Algebraic expressions are combinations of numbers, variables, and mathematical operations, such as addition and multiplication. They don't include an equality sign like an equation does but play a crucial role in forming them.
They can range from very simple, like \( 5x \), to complex, consisting of many terms such as the expression \( bx + bz + 5x + 5z \). In such expressions:

• **Terms** are the distinct parts of an expression separated by addition or subtraction signs. For example, in \( bx + bz + 5x + 5z \), the terms are \( bx \), \( bz \), \( 5x \), and \( 5z \).
• **Coefficients** are the numerical parts attached to the variables. In the term \(5x\), 5 is the coefficient.
• **Variables** are the symbols like \(x\) and \(z\) used to represent unknown values.

Understanding algebraic expressions is essential when factoring, as it helps in recognizing patterns and common factors.

Polynomials are specific types of algebraic expressions that consist of terms made up of variables raised to whole number powers and their coefficients. They can be classified by their degree, which is determined by the highest power of the variable present in the expression.
Let's look at these key attributes of polynomials and how they relate to our example expression, \( bx + bz + 5x + 5z \):

• **Degree**: For each term, the degree is the sum of the powers of variables in the term. The whole expression's degree is the highest among its terms. Here, each term is of degree 1.
• **Monomials, Binomials, and Trinomials**: These terms describe polynomials with one, two, or three terms respectively. While the expression given could be broken down into a binomial after factoring \((b+5)(x+z)\).
• **Like Terms**: These are terms within a polynomial that can be combined because they have the same variables raised to the same power. In our original expression, grouping \(bx\) with \(bz\) and \(5x\) with \(5z\) is a strategy for simplifying by identifying like terms.

The process of manipulating polynomials involves adding, subtracting, multiplying, and factoring to simplify or solve algebraic problems.

A common factor in algebra is a number or variable that divides two or more terms without leaving a remainder. Recognizing and factoring common factors is a pivotal skill in simplifying expressions and solving equations. Let's explore how common factors are identified and utilized, as seen in the example expression.
Here's how you can identify and utilize common factors:

• **Identifying Common Factors**: Look for a factor shared by the coefficients of the terms or a variable common to all terms in a group.
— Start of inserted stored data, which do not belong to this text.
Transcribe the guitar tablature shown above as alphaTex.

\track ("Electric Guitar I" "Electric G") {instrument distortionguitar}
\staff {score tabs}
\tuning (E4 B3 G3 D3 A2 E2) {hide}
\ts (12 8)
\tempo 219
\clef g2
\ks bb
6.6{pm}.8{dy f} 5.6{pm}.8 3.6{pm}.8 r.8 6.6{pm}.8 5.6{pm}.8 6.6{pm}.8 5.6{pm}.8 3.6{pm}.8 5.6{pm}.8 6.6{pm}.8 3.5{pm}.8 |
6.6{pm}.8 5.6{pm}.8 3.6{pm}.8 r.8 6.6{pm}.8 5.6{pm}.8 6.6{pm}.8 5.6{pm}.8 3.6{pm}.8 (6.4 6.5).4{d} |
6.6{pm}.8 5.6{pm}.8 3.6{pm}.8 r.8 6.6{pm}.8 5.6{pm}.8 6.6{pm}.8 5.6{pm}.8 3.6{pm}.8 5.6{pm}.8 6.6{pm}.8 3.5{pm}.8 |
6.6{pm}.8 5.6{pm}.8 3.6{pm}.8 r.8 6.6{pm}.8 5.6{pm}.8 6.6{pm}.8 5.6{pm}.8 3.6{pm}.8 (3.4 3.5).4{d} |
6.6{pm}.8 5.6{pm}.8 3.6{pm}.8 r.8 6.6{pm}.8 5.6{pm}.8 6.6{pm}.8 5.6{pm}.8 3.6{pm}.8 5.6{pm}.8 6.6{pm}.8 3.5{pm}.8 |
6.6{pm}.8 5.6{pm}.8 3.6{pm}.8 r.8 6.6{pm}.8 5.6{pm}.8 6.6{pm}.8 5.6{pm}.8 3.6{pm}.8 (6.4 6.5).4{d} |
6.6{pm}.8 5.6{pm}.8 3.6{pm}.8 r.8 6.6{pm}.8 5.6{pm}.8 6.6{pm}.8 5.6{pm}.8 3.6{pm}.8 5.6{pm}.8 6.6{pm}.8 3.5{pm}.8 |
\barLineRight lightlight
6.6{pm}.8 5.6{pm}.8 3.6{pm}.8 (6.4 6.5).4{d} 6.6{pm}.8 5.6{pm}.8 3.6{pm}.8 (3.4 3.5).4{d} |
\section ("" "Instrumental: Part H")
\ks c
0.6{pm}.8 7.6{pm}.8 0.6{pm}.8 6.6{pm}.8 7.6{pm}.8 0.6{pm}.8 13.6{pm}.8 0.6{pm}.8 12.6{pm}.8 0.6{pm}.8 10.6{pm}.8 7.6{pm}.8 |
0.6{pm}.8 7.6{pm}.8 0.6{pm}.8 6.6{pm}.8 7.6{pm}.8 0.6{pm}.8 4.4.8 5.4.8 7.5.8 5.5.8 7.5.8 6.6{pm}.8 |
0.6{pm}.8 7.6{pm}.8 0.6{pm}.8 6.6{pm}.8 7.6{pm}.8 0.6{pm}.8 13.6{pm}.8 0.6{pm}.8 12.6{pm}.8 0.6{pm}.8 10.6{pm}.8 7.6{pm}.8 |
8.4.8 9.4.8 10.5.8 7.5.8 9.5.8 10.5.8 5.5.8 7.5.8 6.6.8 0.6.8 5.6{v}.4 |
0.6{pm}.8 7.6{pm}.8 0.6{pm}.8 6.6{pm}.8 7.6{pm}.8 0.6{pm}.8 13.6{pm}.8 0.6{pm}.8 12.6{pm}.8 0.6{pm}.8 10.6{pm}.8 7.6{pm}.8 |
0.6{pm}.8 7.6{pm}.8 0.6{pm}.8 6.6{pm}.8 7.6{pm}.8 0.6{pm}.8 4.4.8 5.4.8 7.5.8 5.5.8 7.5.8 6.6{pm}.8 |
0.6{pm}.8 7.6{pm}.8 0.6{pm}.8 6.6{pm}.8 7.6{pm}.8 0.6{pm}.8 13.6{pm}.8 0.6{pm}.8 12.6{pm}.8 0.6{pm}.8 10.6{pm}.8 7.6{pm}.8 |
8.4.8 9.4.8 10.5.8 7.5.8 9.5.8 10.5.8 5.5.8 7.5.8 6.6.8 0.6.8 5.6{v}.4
In the complete expression \( bx + bz + 5x + 5z \), each subgroup (\(bx + bz\)) and (\(5x + 5z\)) has a common factor, which are \(b\) and \(5\), respectively.
• **Factoring Process**: Once identified, extract the common factor. For example, factoring \(b\) from \(bx + bz\) gives \(b(x + z)\), and similar for \(5(x + z)\) from \(5x + 5z\). The expression thereby becomes \((b+5)(x+z)\) after factoring the binomial \((x+z)\), common to both groups.

This method of factoring by grouping effectively breaks down expressions into simpler components, making them easier to work with, and it's widely used to solve quadratic equations and beyond.